## YOUR OBJECTIVE
Check each line below for "none" and give the count of those that have it, nothing else.

--

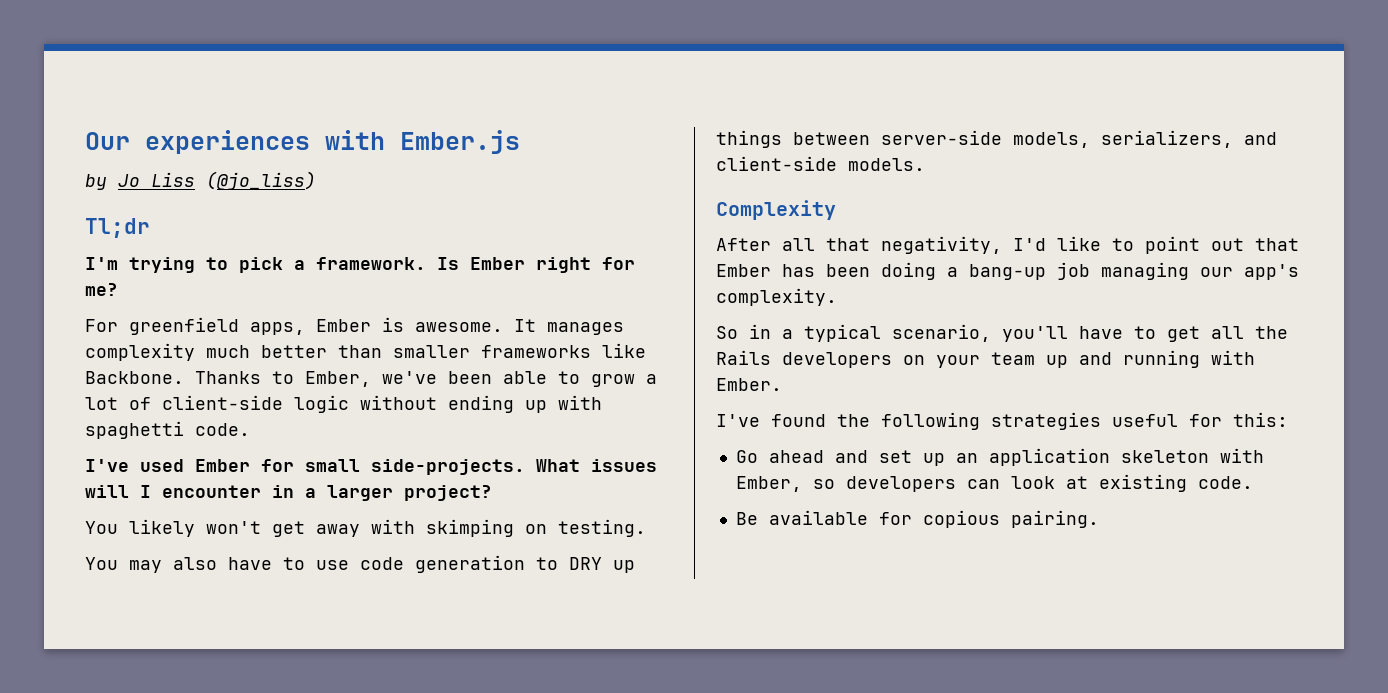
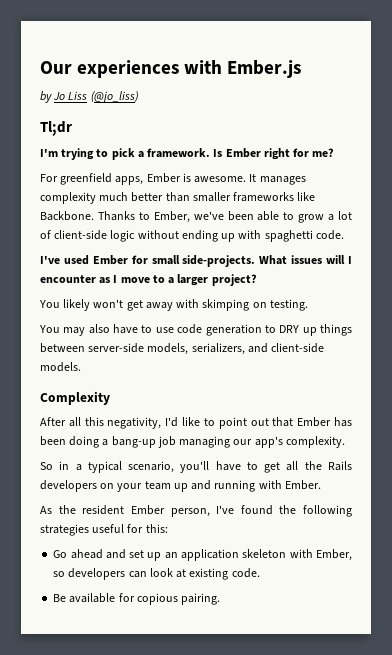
[272,485,294,498] in -> [99,275,165,284] as I move to
[826,238,870,251] that -> [84,417,104,426] this
(782, 384) none -> [40,505,210,517] As the resident Ember person,

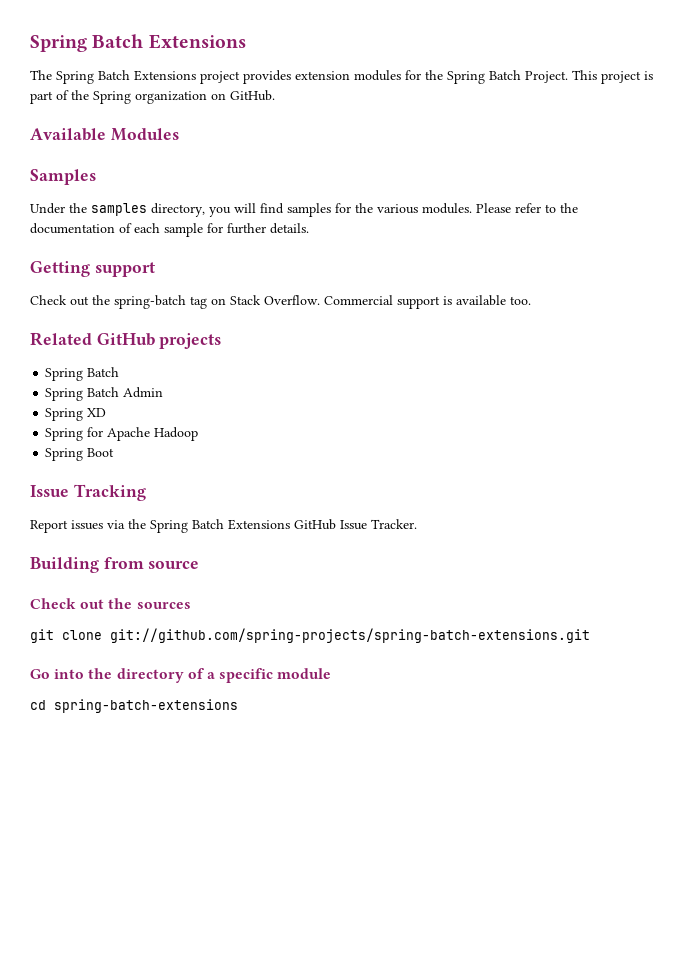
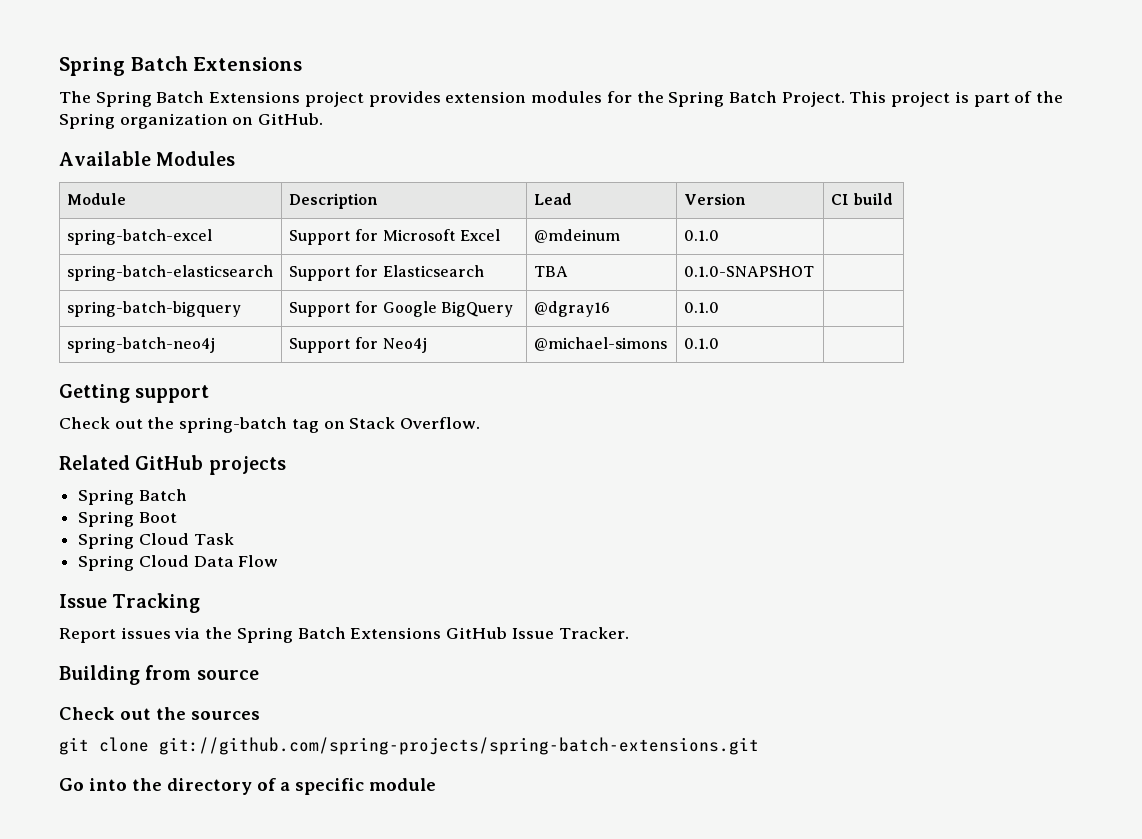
[30,169,96,185] [30,203,578,217] [30,223,309,237] // Samples // Under the samples directory, you will find samples for the various modules. Please refer to the documentation of each sample for further details. -> [66,193,126,205] [288,193,378,209] [533,193,572,205] [683,193,746,205] [830,193,894,205] [66,229,212,245] [288,229,500,245] [533,229,620,243] [683,230,719,241] [66,265,273,281] [288,265,484,281] [533,266,568,277] [683,266,814,277] [66,301,241,317] [288,301,513,317] [533,301,610,317] [683,302,719,313] [66,337,215,353] [288,337,427,353] [533,337,667,351] [683,338,719,349] // Module | Description | Lead | Version | CI build // spring-batch-excel | Support for Microsoft Excel | @mdeinum | 0.1.0 | // spring-batch-elasticsearch | Support for Elasticsearch | TBA | 0.1.0-SNAPSHOT | // spring-batch-bigquery | Support for Google BigQuery | @dgray16 | 0.1.0 | // spring-batch-neo4j | Support for Neo4j | @michael-simons | 0.1.0 |
[324,295,531,309] Commercial support is available too. -> (481, 423) none
[87,387,164,398] [45,408,107,421] [45,427,199,441] [45,448,115,461] Batch Admin // Spring XD // Spring for Apache Hadoop // Spring Boot -> [138,512,177,523] [78,533,234,549] [78,555,279,571] Boot // Spring Cloud Task // Spring Cloud Data Flow
[30,699,238,713] // cd spring-batch-extensions -> (436, 784) none

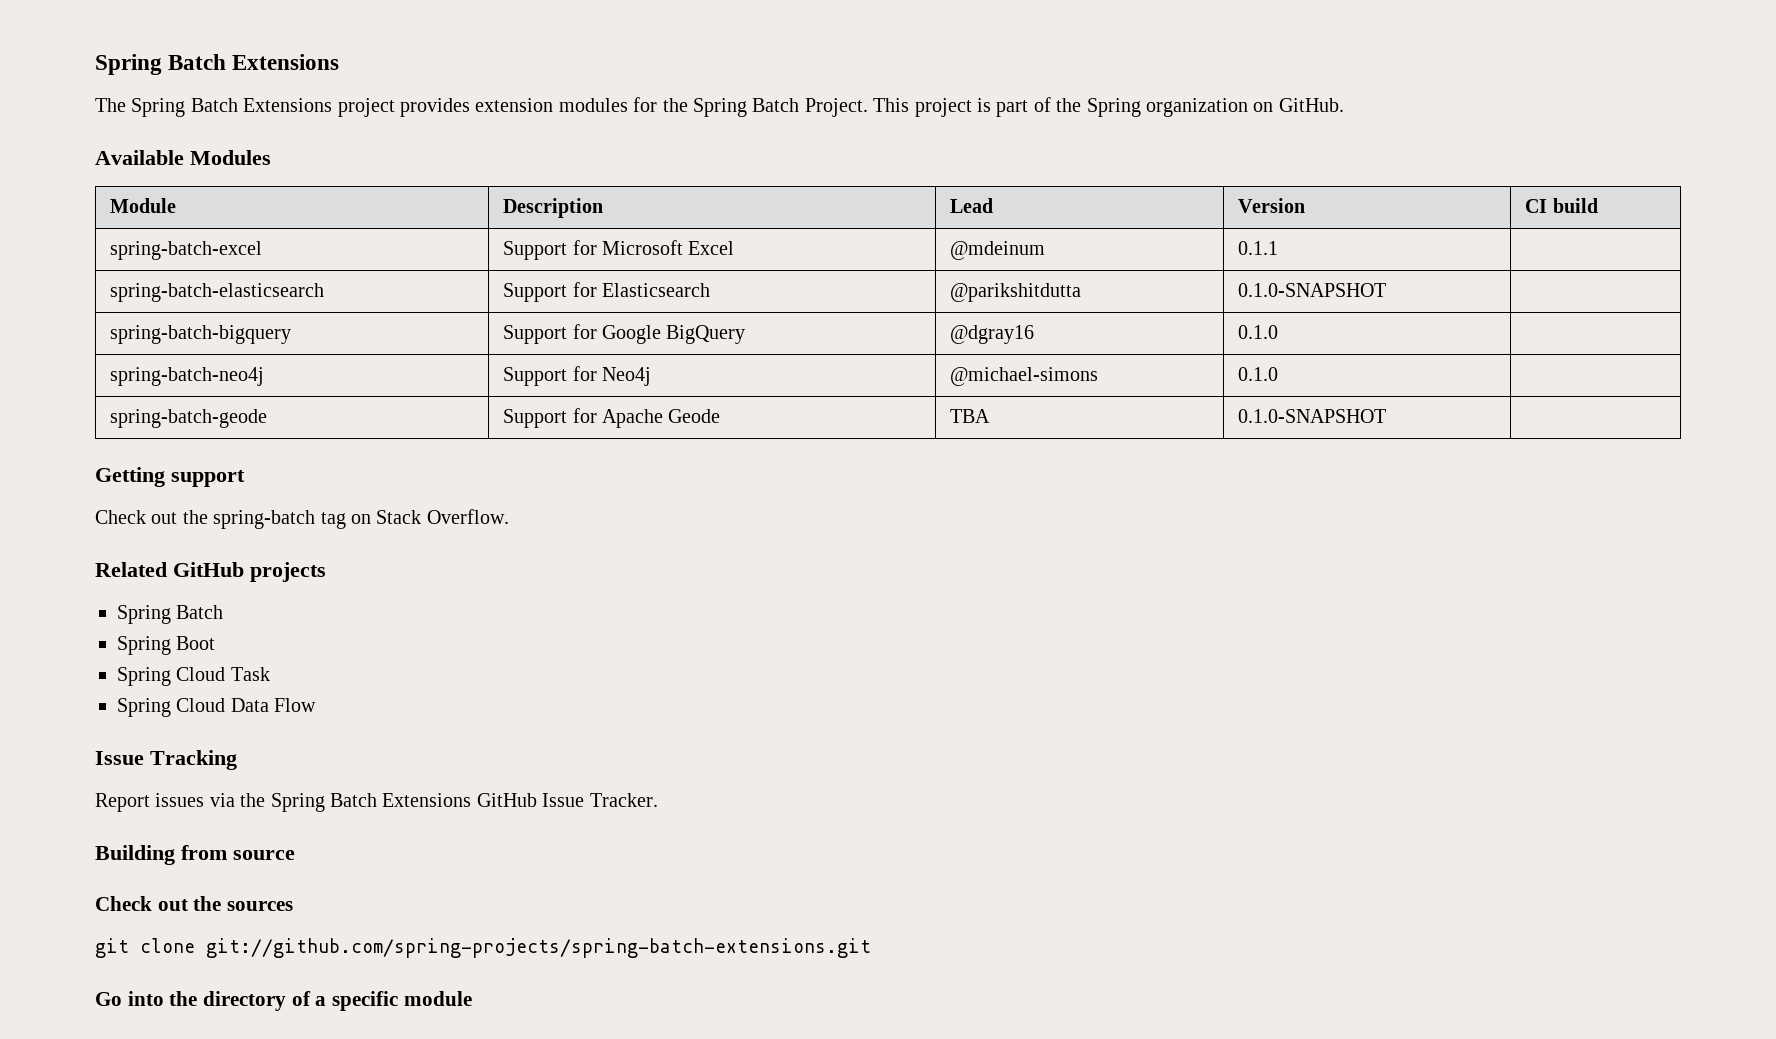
[683,230,719,241] 0.1.0 -> [1238,241,1279,255] 0.1.1
[533,266,568,277] TBA -> [950,283,1082,302] @parikshitdutta
(719, 343) none -> [110,409,268,428] [503,408,721,428] [950,409,991,423] [1238,409,1387,423] // spring-batch-geode | Support for Apache Geode | TBA | 0.1.0-SNAPSHOT |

--

## OUTPUT OF THE EXERCISE
4